Il cielo parzialmente velato delude i molti che s’aspettavano che una palla infuocata apparisse all’improvviso fra le torri che simboleggiano il Monte Meru, la montagna sacra dove secondo le religioni Indù e Buddista vivono gli Dei. Il cielo è grigiastro e una luce azzurrognola avvolge Angkor Wat per diversi minuti. A me piace anche così. Non ci fossero state tante persone sarebbe stato perfetto ma non si può pretendere tutto dalla vita, no? Mi sento già fortunato ad aver ancora una volta la possibilità di trovarmi in questo luogo.
Mentre i primi turisti iniziano a tornare indietro, noi piano piano ci avviciniamo all’acqua per ammirare il riflesso del tempio.
Come intimorito da così tanta gente il sole con qualche minuto di ritardo inizia lentamente a far capolino fra le nuvole e le torri. Il cielo si tinge di rosa. E’ uno spettacolo unico quello della luce che si propaga e definisce il mondo che ci circonda. Tutto sembra assumere sembianze nuove. Per la prima volta in questo viaggio ho il profondo rammarico per non aver portato la reflex. I successivi 2 o 3 minuti sembrano interminabili. Il cielo cambia colore continuamente e le nuvole rendono ogni scatto unico.
Ed eccolo il mio scatto! Quello che sono tornato a guardare tante volte nel corso della giornata. Quello che mi ha fatto sorridere e mi ha fatto venire gli occhi lucidi per la gioia e l’emozione.

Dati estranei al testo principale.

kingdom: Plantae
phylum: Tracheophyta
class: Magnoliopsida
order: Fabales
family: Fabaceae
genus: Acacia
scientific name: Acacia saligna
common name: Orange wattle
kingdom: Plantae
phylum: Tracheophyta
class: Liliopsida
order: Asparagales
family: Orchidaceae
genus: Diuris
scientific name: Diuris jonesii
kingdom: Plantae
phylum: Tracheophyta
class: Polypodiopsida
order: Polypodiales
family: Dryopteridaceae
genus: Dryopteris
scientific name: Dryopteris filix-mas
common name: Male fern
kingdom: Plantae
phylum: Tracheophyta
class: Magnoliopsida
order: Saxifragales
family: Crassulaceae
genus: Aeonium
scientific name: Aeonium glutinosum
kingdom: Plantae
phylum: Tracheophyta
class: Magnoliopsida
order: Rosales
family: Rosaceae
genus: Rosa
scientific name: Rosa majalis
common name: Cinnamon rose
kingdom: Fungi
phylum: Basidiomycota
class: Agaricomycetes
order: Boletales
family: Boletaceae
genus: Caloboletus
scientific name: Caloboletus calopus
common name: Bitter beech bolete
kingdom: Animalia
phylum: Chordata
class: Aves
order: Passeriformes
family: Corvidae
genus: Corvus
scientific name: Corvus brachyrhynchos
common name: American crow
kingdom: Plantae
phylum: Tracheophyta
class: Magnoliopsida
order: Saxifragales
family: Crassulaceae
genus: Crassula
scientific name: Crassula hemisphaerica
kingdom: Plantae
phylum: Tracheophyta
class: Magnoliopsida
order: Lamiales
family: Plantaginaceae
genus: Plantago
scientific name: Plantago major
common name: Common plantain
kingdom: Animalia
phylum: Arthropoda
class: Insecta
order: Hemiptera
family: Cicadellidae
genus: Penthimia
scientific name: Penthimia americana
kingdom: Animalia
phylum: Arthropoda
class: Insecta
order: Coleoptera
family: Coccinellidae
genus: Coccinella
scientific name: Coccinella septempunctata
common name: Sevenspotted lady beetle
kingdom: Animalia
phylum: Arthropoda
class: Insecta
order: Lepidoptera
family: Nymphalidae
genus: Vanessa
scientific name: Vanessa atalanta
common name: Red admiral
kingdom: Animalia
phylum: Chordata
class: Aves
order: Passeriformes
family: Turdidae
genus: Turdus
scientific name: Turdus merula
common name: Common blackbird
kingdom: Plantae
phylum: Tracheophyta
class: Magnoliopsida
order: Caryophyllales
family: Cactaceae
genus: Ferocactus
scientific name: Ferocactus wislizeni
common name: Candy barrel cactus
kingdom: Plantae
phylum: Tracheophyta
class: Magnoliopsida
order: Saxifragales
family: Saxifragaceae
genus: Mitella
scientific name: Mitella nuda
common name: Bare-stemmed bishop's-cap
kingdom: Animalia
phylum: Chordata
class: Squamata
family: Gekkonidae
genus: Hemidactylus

Quello che mi ha fatto rivedere la mia idea su Angkor Wat. Quello che ha cancellato il ricordo dell’alzataccia. Quello che mi ha fatto capire perché ogni giorno migliaia di persone arrivino qui. Quello che non sarà perfetto ma è il mio e non quello di un’altra persona.
Non avrò un sole perfettamente rotondo dietro Angkor Wat; il cielo non sarà limpido; l’acqua del laghetto non sarà liscia come uno specchio e non l’avrò realizzato con una reflex. Eppure questa foto è quanto mi basta per poter fissare per sempre un attimo durato un secolo, l’istante in cui il sole ha incendiato il cielo e l’acqua.
E mentre mi allontanavo continuavo a voltarmi indietro e a ripetermi che questa è un’alba che auguro a tutti di poter vedere almeno una volta nella vita!
Il mio non è un addio ma un arrivederci a presto perché so che tornerò ancora a Siem Reap e ai templi di Angkor.
In ogni uomo abita una sua propria innocenza.